European Court of Justice Clarifies Data Protection Standards: Pseudonymization Not Always Sufficient

Thu 4th Sep, 2025

The European Court of Justice (ECJ) has clarified the conditions under which pseudonymized data can still be classified as personal information. This ruling overturns a prior judgment that had limited the oversight authority of data protection regulators.

This landmark decision arises from a case involving the Single Resolution Board (SRB), an EU agency responsible for the orderly resolution of failing financial institutions, and Wojciech Wiewiórowski, the European Data Protection Supervisor (EDPS). The ruling is expected to have significant implications for data handling practices in the digital landscape.

Initially, the SRB sought to ascertain whether former shareholders and creditors of the Spanish bank Banco Popular Español were entitled to compensation following its resolution. To do this, the board collected statements from affected individuals and subsequently shared these pseudonymized responses with Deloitte, a consulting firm tasked with evaluating the claims. Several individuals lodged complaints with the EDPS, alleging they were not informed about the transfer of their data.

Wiewiórowski concluded that the SRB had failed to fulfill its obligation to inform the individuals concerned, determining that Deloitte was indeed a recipient of personal data and that the affected parties should have been notified about the data transfer. The SRB contested this ruling, initially succeeding in the General Court of the EU, which held that the EDPS should have examined whether the data were identifiable from Deloitte's perspective.

However, Wiewiórowski appealed this decision, and the ECJ sided with him in the case C-413/23 P, reversing the lower court's ruling and remanding the case back. The court emphasized three critical points: personal opinions and perspectives articulated in the statements are inherently linked to the individuals involved, and the previous ruling misinterpreted the need for the EDPS to scrutinize the content and purpose of the statements to determine their identifiability.

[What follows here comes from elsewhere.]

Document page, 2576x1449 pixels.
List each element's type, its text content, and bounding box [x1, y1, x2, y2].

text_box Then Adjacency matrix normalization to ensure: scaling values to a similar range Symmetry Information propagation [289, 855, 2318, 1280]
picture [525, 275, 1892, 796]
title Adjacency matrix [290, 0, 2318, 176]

Furthermore, the appellate court made it clear that pseudonymized data should not automatically be classified as non-personal. The identification potential of such data hinges on the specific circumstances, necessitating an evaluation of whether third parties can indeed identify the individuals in question.

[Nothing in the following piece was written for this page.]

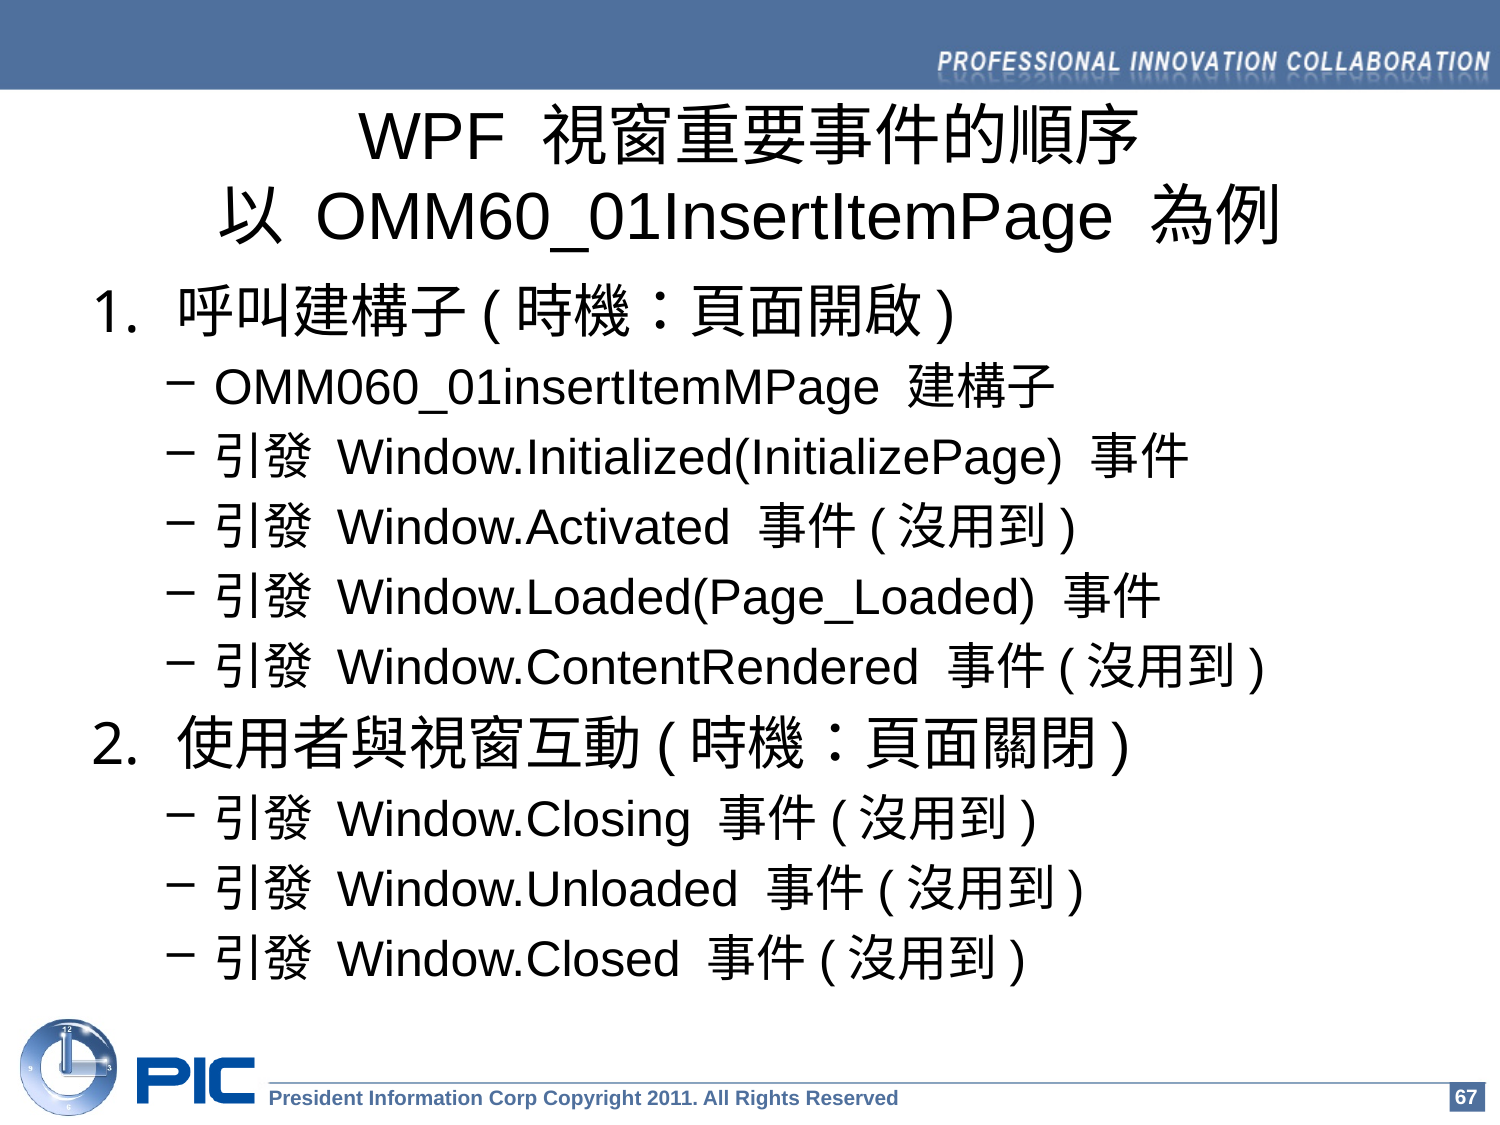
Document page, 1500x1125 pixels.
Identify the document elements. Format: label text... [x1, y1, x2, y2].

title WPF 視窗重要事件的順序 以 OMM60_01InsertItemPage 為例 [74, 79, 1426, 268]
list 呼叫建構子(時機：頁面開啟) OMM060_01insertItemMPage 建構子 引發 Window.Initialized(InitializePage) 事件 引發 Window.Activated 事件(沒用到) 引發 Window.Loaded(Page_Loaded) 事件 引發 Window.ContentRendered 事件(沒用到) 使用者與視窗互動(時機：頁面關閉) 引發 Window.Closing 事件(沒用到) 引發 Window.Unloaded 事件(沒用到) 引發 Window.Closed 事件(沒用到) [76, 266, 1428, 1059]
picture [0, 0, 1500, 1125]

The court underscored that the perspective of the data controller--here, the SRB--at the time of data collection is pivotal in assessing identifiability. The obligation to inform individuals arises prior to the data being shared with third parties, making it irrelevant whether the information could be deemed personal post-pseudonymization. Thus, the SRB was mandated to inform the affected parties before transmitting the data, regardless of its identifiability status for Deloitte.

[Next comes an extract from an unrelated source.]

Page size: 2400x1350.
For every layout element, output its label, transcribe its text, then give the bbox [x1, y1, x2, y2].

This ruling reinforces the authority of the EDPS and highlights that the primary responsibility for protecting personal data lies with the entity processing the data. Organizations cannot absolve themselves of their notification obligations by claiming that pseudonymized data is no longer identifiable to third parties. By doing so, the ECJ emphasizes the necessity for transparency in data management practices, indicating that while pseudonymization is a valuable tool for data protection, it does not alone safeguard the rights of individuals.

The ECJ has previously ruled, notably in 2016 following a case brought by legal activist Patrick Breyer, that pseudonymized data--such as dynamic IP addresses--are not inherently anonymous. As long as there remains a possibility of re-identifying individuals through 'additional information', such data retains its classification as personal. The essential factor is whether the data controller possesses the means to re-identify individuals, which may include possible collaboration with third parties, such as internet service providers or public authorities.